Yapmayın yahu ayıptır, günahtır. 13 senedir kirli bir iç savaşın içinde, güvenlik kaygılarıyla yaşayan insanlara böyle toptancı etiketler yapıştırmayın.
Ha unutmadan, tam da bay Hauti'nin saçmaladığı zamanlarda Suriye Çerkeslerinin yeni döneme dair yol haritaları ve Şam toplantısında alınan diplomatik dili muhteşem açıklamalar yapıldı.
Kısaca, Suriye Çerkesleri hiç boş durmuyor ve yol haritası açısından imrenilecek bir motivasyona sahipler. Yayınladıkları manifestolardan ben bunu anlıyorum.
Haber linkleri aşağıda.
https://www.cherkessia.net/news_detail.php?id=7903
https://www.cherkessia.net/news_detail.php?id=7904
Evet, dünün mülteci Çerkes genci Tambi Cimuk Carnegie Hall'da Chopin Çalıyor, Şam Düşüyor.
Şam diktatörlüğü düşüyor diye Çerkesler düşüyor mu? Hayır.
Olağanüstü koşullara psikolojik sermayeleri gereği antrenmanlı olan tecrübeli Çerkesler, Suriye'nin yeni döneminde de motivasyonel duruşlarıyla yaşadıkları ülkeye güven veren toplumsal yapılardan biri olacaktır. Bundan hiç kuşkum yok!

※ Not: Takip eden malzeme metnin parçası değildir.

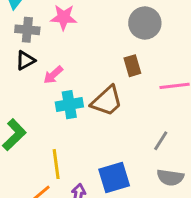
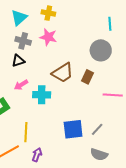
brown rectangle: (132, 66) -> (87, 77), turned 32
pink arrow: (53, 75) -> (21, 85), moved
brown trapezoid: (107, 101) -> (63, 73), moved
blue square: (114, 177) -> (73, 129), moved

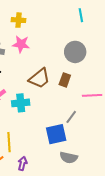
cyan line: (110, 24) -> (81, 15), moved
gray line: (97, 129) -> (71, 117), moved
gray semicircle: (99, 154) -> (69, 158), moved

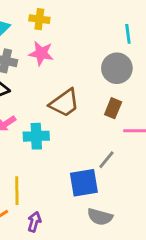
cyan line: (81, 15) -> (128, 34), moved
brown rectangle: (65, 80) -> (113, 108), moved

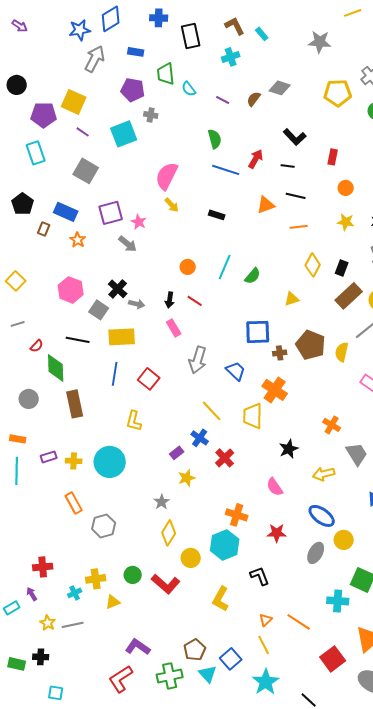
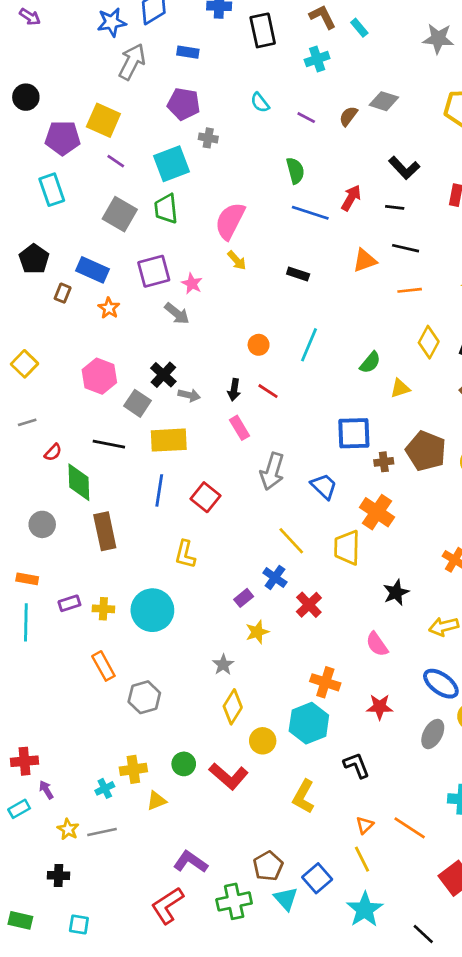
green trapezoid: (166, 74) -> (166, 209), moved
green semicircle: (253, 276) -> (370, 362), moved
red cross: (43, 567) -> (24, 761), moved
green rectangle: (17, 664) -> (20, 920), moved

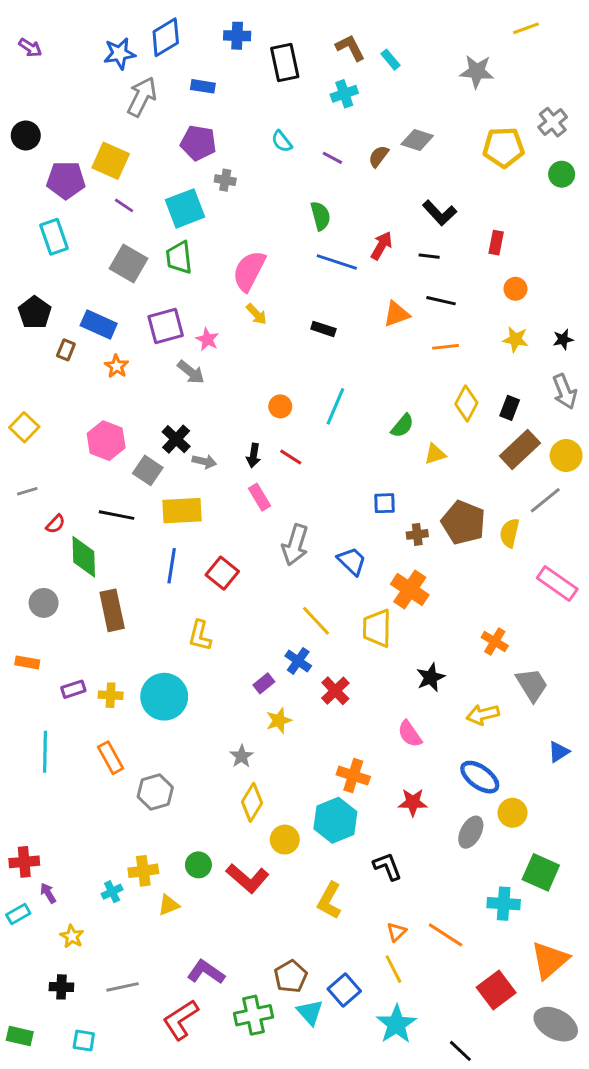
blue square: (354, 433) -> (384, 503), size x0.6
cyan line: (26, 622) -> (45, 752), moved
gray line: (102, 832) -> (122, 987), moved

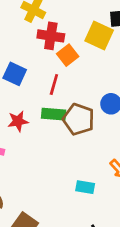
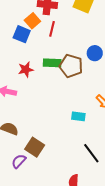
orange square: (68, 55) -> (32, 21), moved
red line: (54, 85) -> (52, 29), moved

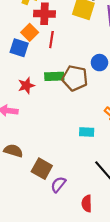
purple semicircle: (19, 161) -> (58, 185), moved

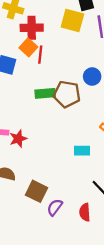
orange square: (30, 32) -> (28, 47), moved
red star: (26, 85) -> (18, 139), moved
red semicircle: (87, 204) -> (85, 212), moved

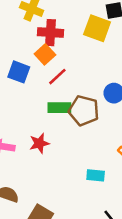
red line: (40, 55) -> (57, 77), moved, turned 36
red star: (18, 139) -> (39, 143), moved

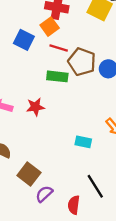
red line: (57, 77) -> (59, 48), turned 54
brown pentagon: (84, 111) -> (82, 62), moved

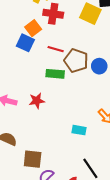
orange square: (50, 27) -> (33, 28), moved
brown square: (29, 174) -> (33, 159), turned -30

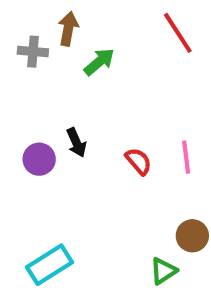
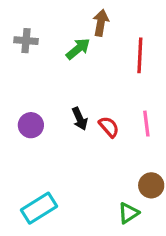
brown arrow: (68, 29) -> (101, 23), moved
red line: (178, 33) -> (140, 55), moved, turned 36
black arrow: (76, 143) -> (80, 119), moved

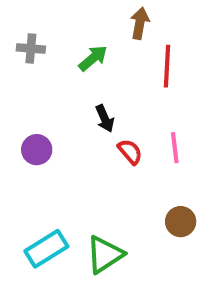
brown arrow: (101, 23) -> (140, 23), moved
black arrow: (80, 119) -> (105, 119), moved
green triangle: (128, 213) -> (105, 255), moved, size x1.5

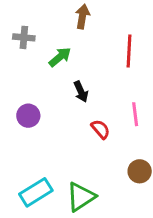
brown arrow: (140, 23) -> (82, 16), moved
green arrow: (93, 58) -> (60, 57), moved
red semicircle: (130, 152) -> (100, 129), moved

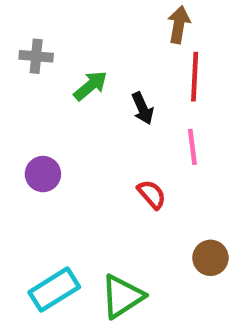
brown arrow: (82, 16) -> (179, 25), moved
black arrow: (81, 92) -> (143, 108), moved
pink line: (135, 114) -> (192, 147), moved

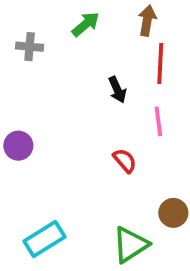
green arrow: (90, 86) -> (86, 24), moved
purple circle: (43, 174) -> (18, 146), moved
green triangle: (122, 296) -> (130, 245), moved

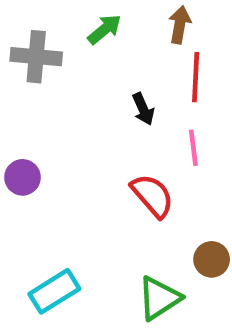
gray cross: (30, 47) -> (36, 57), size x1.5
red semicircle: (125, 161) -> (152, 196), size x1.5

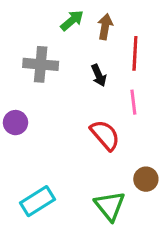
brown arrow: (180, 25) -> (105, 27), moved
gray cross: (36, 57) -> (41, 64), moved
green triangle: (159, 298) -> (110, 206), turned -36

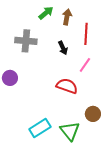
pink line: (133, 102) -> (85, 65), turned 42
red semicircle: (105, 135) -> (67, 86), turned -30
cyan rectangle: (37, 201) -> (40, 128), moved

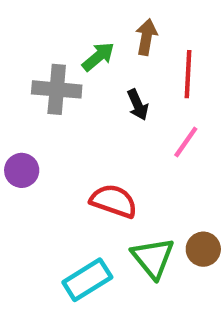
green arrow: (46, 13) -> (98, 57), moved
red semicircle: (67, 86) -> (114, 201), moved
green triangle: (70, 131) -> (153, 258), moved

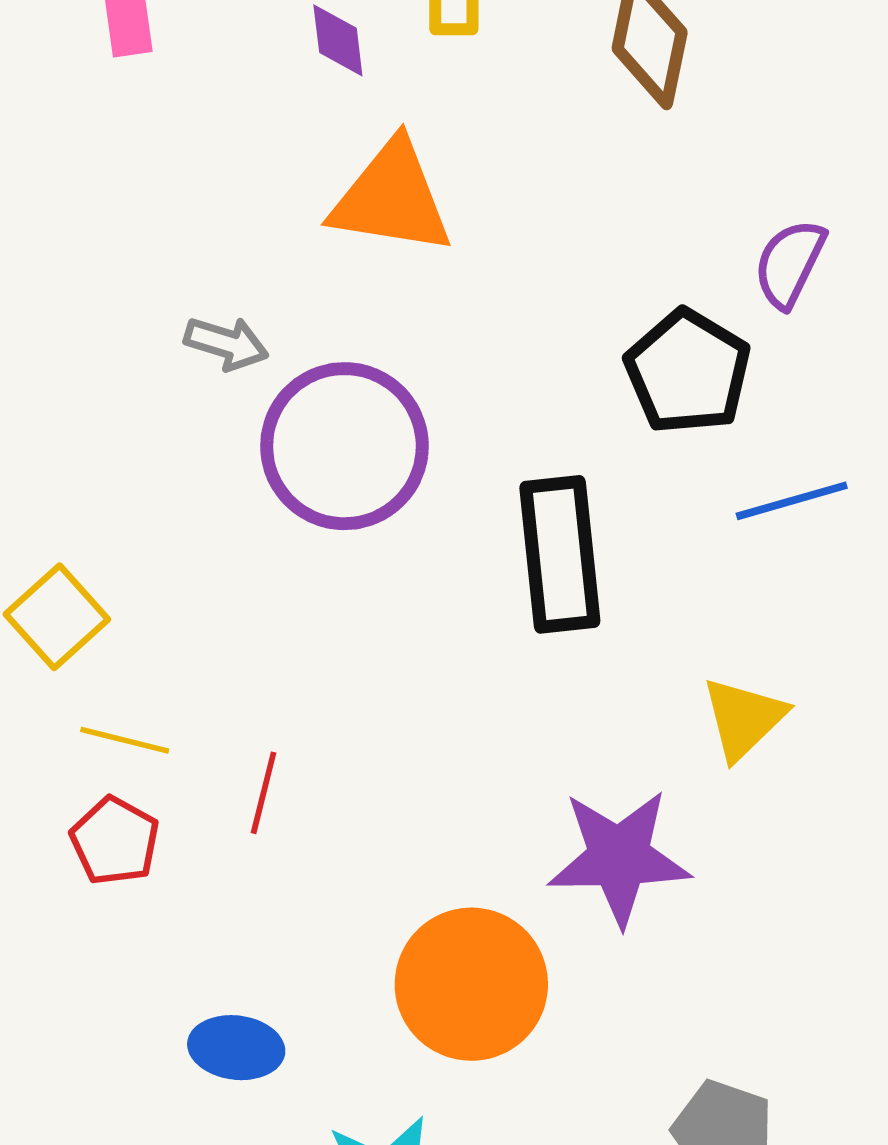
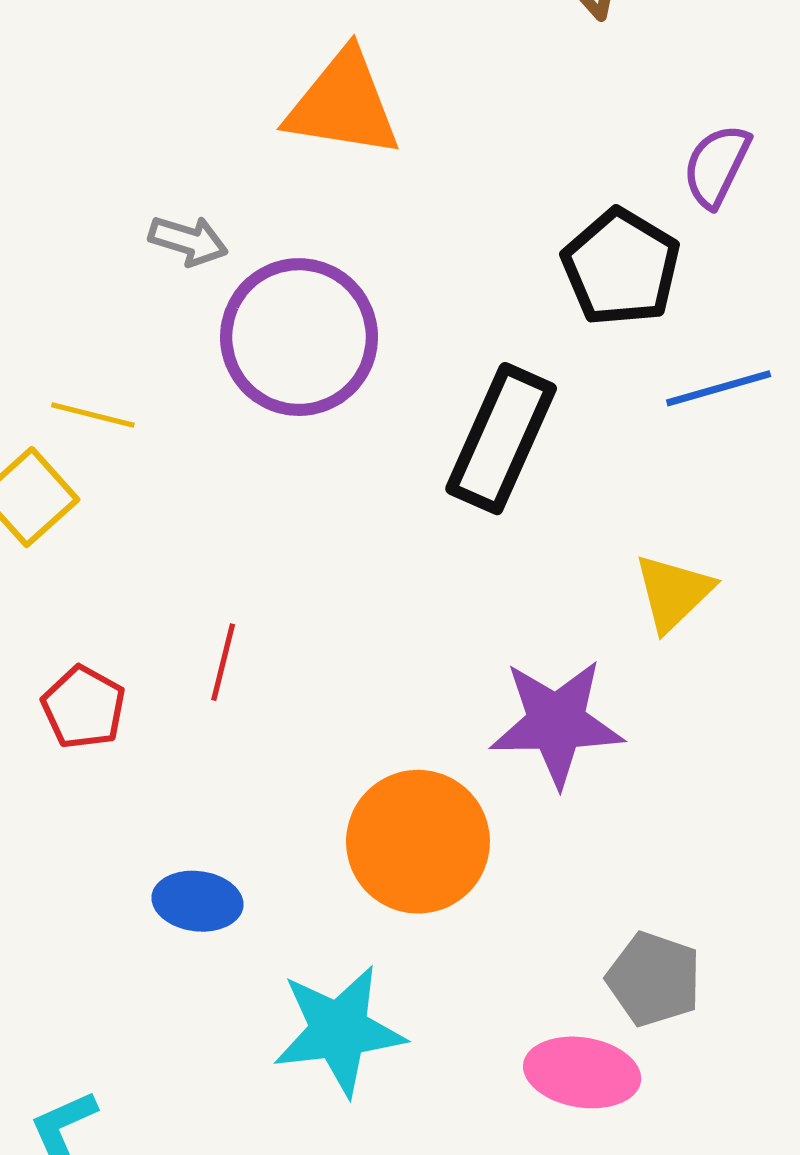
black rectangle: (560, 554) -> (501, 439), turned 30
yellow line: (125, 740) -> (93, 415), moved

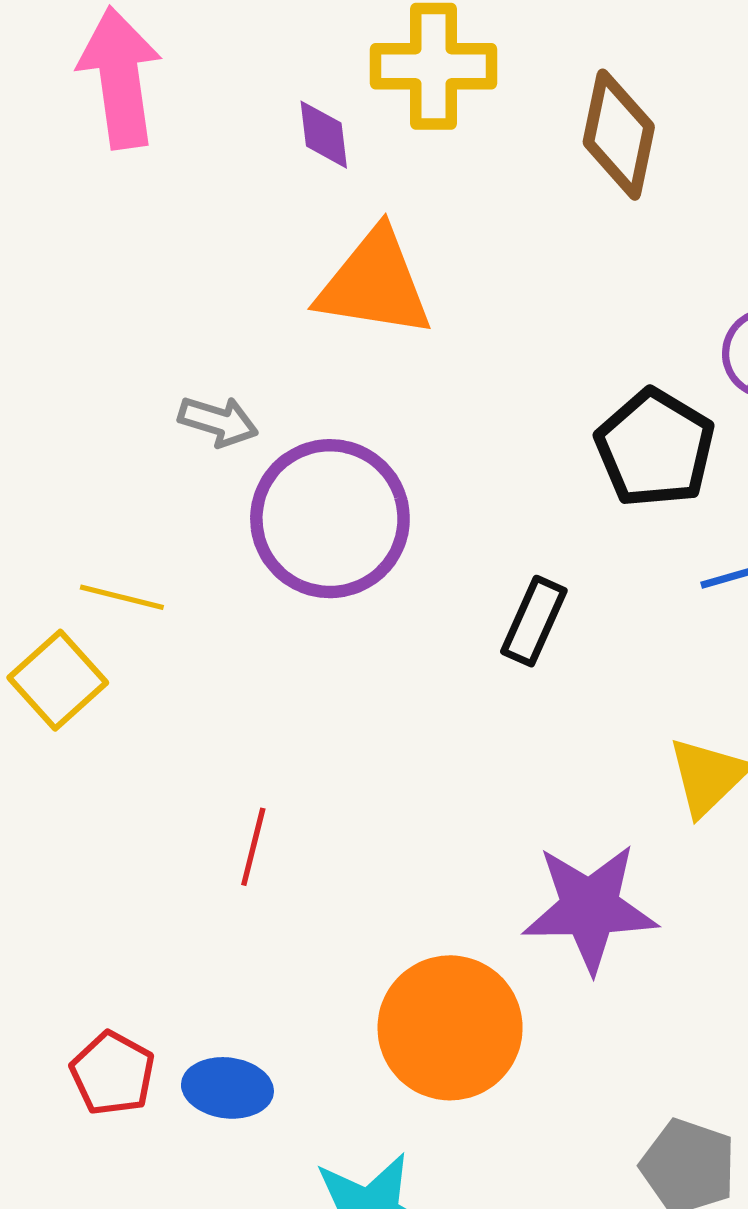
black rectangle: (501, 439) -> (534, 621), size x0.6
red pentagon: (84, 707) -> (113, 1073), moved

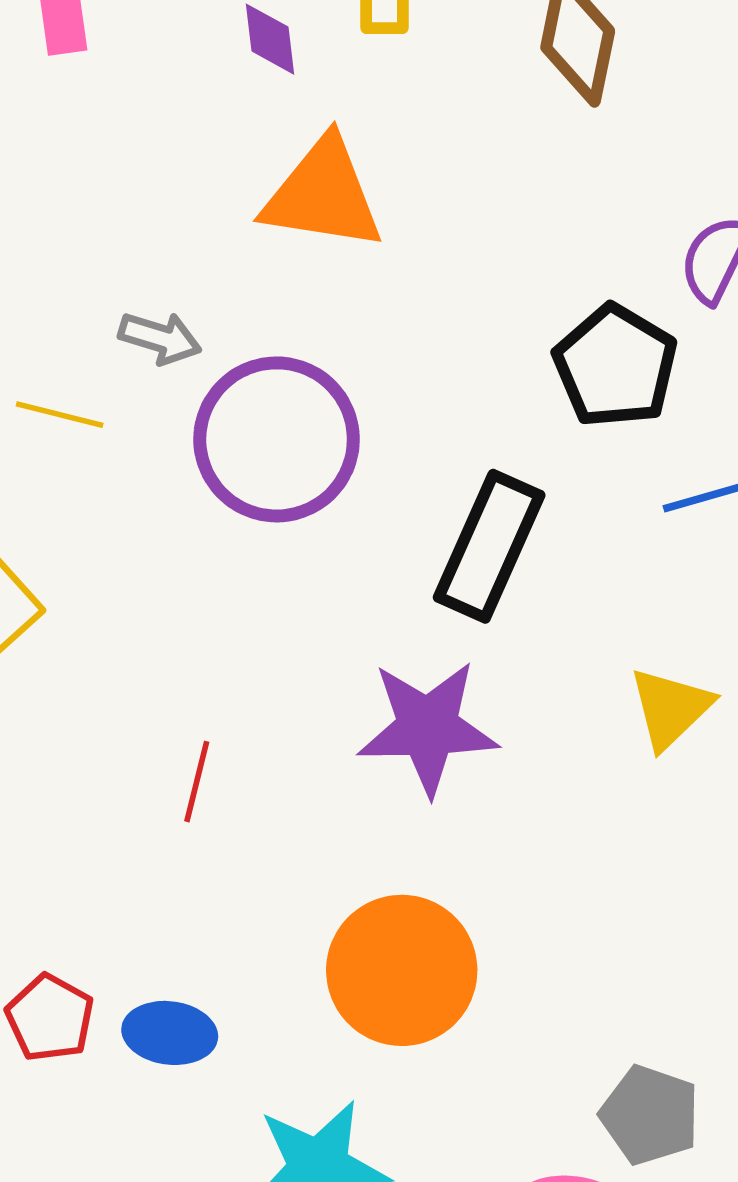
yellow line: (122, 597) -> (60, 415), moved
black rectangle: (534, 621) -> (489, 546), size x1.6
purple star: (590, 908) -> (428, 728), moved

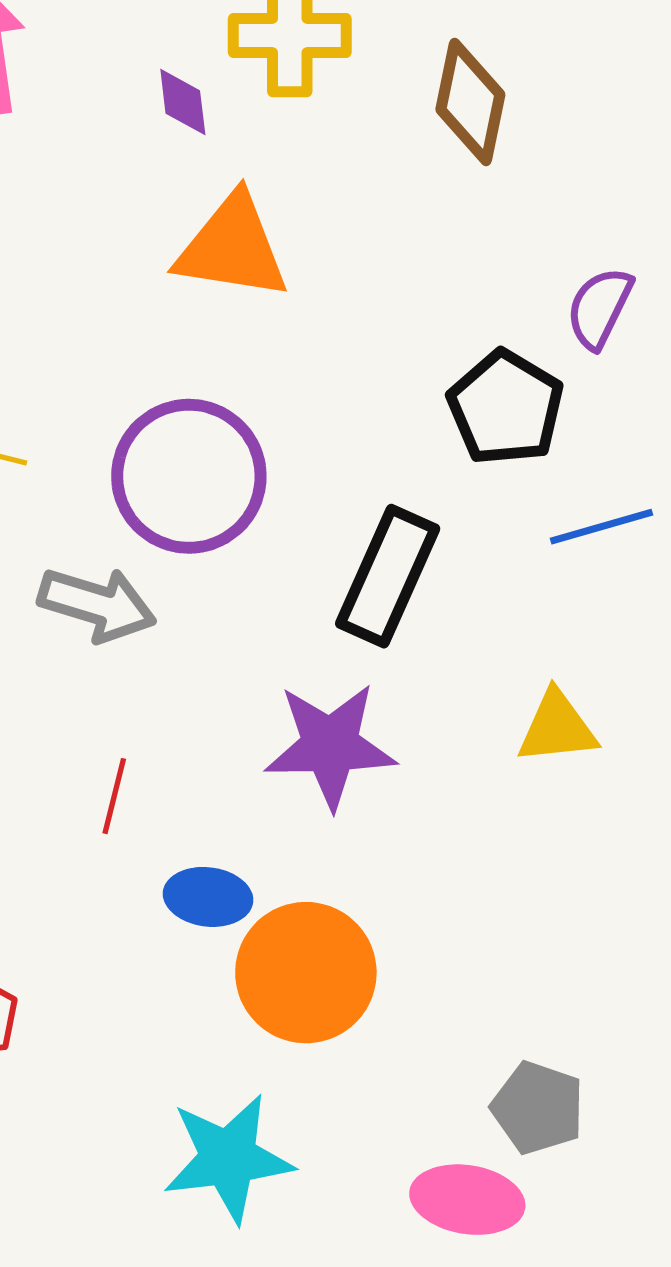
gray arrow: (160, 338) -> (97, 604), moved, size x1.5
yellow triangle: (670, 708) -> (557, 727), turned 38
blue ellipse: (170, 1033) -> (208, 897), moved

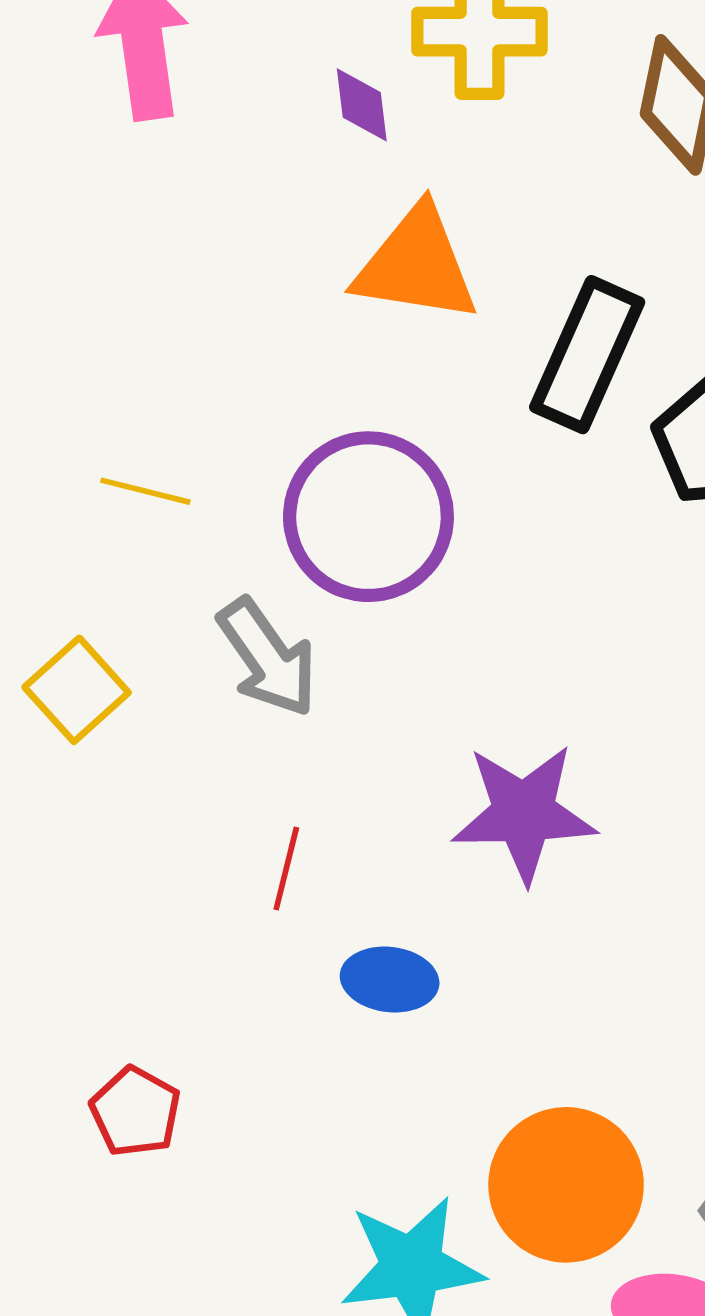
black rectangle: (388, 576) -> (587, 355), moved
gray arrow: (97, 604) -> (267, 658), turned 38
orange circle: (306, 973) -> (566, 1185), moved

Yeter ki ayaklarına bağ olacak açıklamalar yapılmasın, koşullar ne olursa olsun sadece desteklensinler.
Ortadoğu'da 160 yıldır hayatta kalmanın kitabını yazan Çerkesler, bu kaostan da sağ salim çıkacaktır.


Toplum kendini baştan aşağı yenilemeli. Toplum olarak ya ağlamak zırlamak, ya başkalarının değirmenine su taşımak, ya da kendi kendini papağan gibi tekrarlama gafletine düşüyoruz.
Yeterince genç ve zinde dimağlı insanlarımız var, fakat örgütlü değiliz. Cimuk gibi yeteneklerin ortaya çıkartılması ve ulusumuzun, kültürümüzün, dilimizin gelişmesine, güçlenmesine katkı sağlayabilmesinin önünün açılması gerekiyor.
Her yeteneğin karşısına Gina Haboukh ya da Nurhan Fidan Kube gibi doğru ve iyi yürekli kişiler çıkmayabilir.
Nurhan hanım yazınızı okudum, mükemmel tespitler yapmışsınız kaleminize sağlık!
03 Ocak 2025 Cuma Saat 00:17Tham weğepsew Nurhan, ptxığeri dexeded!
Teşekkürler Nurhan yazdıkların çok doğru.